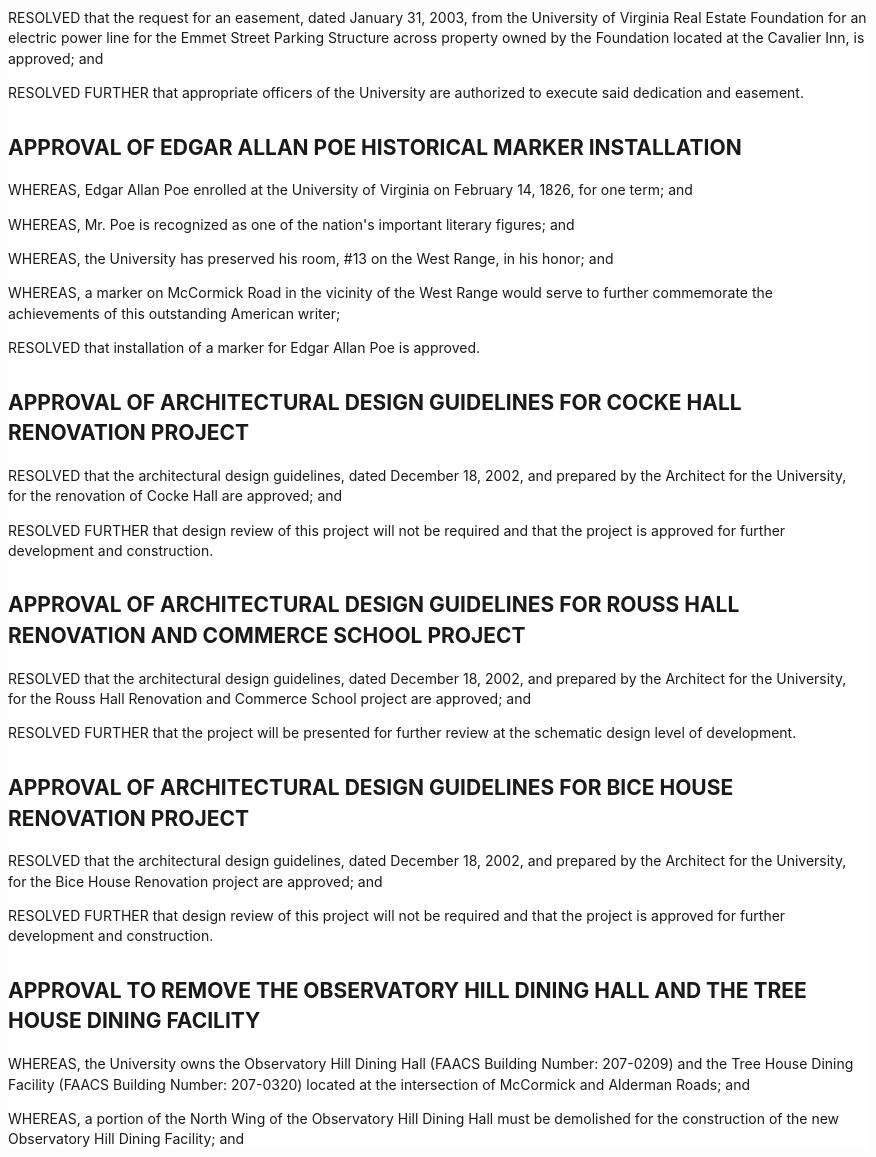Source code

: RESOLVED that the request for an easement, dated January 31, 2003, from the University of Virginia Real Estate Foundation for an electric power line for the Emmet Street Parking Structure across property owned by the Foundation located at the Cavalier Inn, is approved; and

RESOLVED FURTHER that appropriate officers of the University are authorized to execute said dedication and easement.

APPROVAL OF EDGAR ALLAN POE HISTORICAL MARKER INSTALLATION
----------------------------------------------------------

WHEREAS, Edgar Allan Poe enrolled at the University of Virginia on February 14, 1826, for one term; and

WHEREAS, Mr. Poe is recognized as one of the nation's important literary figures; and

WHEREAS, the University has preserved his room, #13 on the West Range, in his honor; and

WHEREAS, a marker on McCormick Road in the vicinity of the West Range would serve to further commemorate the achievements of this outstanding American writer;

RESOLVED that installation of a marker for Edgar Allan Poe is approved.

APPROVAL OF ARCHITECTURAL DESIGN GUIDELINES FOR COCKE HALL RENOVATION PROJECT
-----------------------------------------------------------------------------

RESOLVED that the architectural design guidelines, dated December 18, 2002, and prepared by the Architect for the University, for the renovation of Cocke Hall are approved; and

RESOLVED FURTHER that design review of this project will not be required and that the project is approved for further development and construction.

APPROVAL OF ARCHITECTURAL DESIGN GUIDELINES FOR ROUSS HALL RENOVATION AND COMMERCE SCHOOL PROJECT
-------------------------------------------------------------------------------------------------

RESOLVED that the architectural design guidelines, dated December 18, 2002, and prepared by the Architect for the University, for the Rouss Hall Renovation and Commerce School project are approved; and

RESOLVED FURTHER that the project will be presented for further review at the schematic design level of development.

APPROVAL OF ARCHITECTURAL DESIGN GUIDELINES FOR BICE HOUSE RENOVATION PROJECT
-----------------------------------------------------------------------------

RESOLVED that the architectural design guidelines, dated December 18, 2002, and prepared by the Architect for the University, for the Bice House Renovation project are approved; and

RESOLVED FURTHER that design review of this project will not be required and that the project is approved for further development and construction.

APPROVAL TO REMOVE THE OBSERVATORY HILL DINING HALL AND THE TREE HOUSE DINING FACILITY
--------------------------------------------------------------------------------------

WHEREAS, the University owns the Observatory Hill Dining Hall (FAACS Building Number: 207-0209) and the Tree House Dining Facility (FAACS Building Number: 207-0320) located at the intersection of McCormick and Alderman Roads; and

WHEREAS, a portion of the North Wing of the Observatory Hill Dining Hall must be demolished for the construction of the new Observatory Hill Dining Facility; and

════════════════

- Work item: Using the data above, reproduce exactly the lines between those holding "School project are approved; and" and "APPROVAL OF ARCHITECTURAL DESIGN GUIDELINES FOR BICE", inclusive, and no others.

- Answer to the exercise:
RESOLVED that the architectural design guidelines, dated December 18, 2002, and prepared by the Architect for the University, for the Rouss Hall Renovation and Commerce School project are approved; and

RESOLVED FURTHER that the project will be presented for further review at the schematic design level of development.

APPROVAL OF ARCHITECTURAL DESIGN GUIDELINES FOR BICE HOUSE RENOVATION PROJECT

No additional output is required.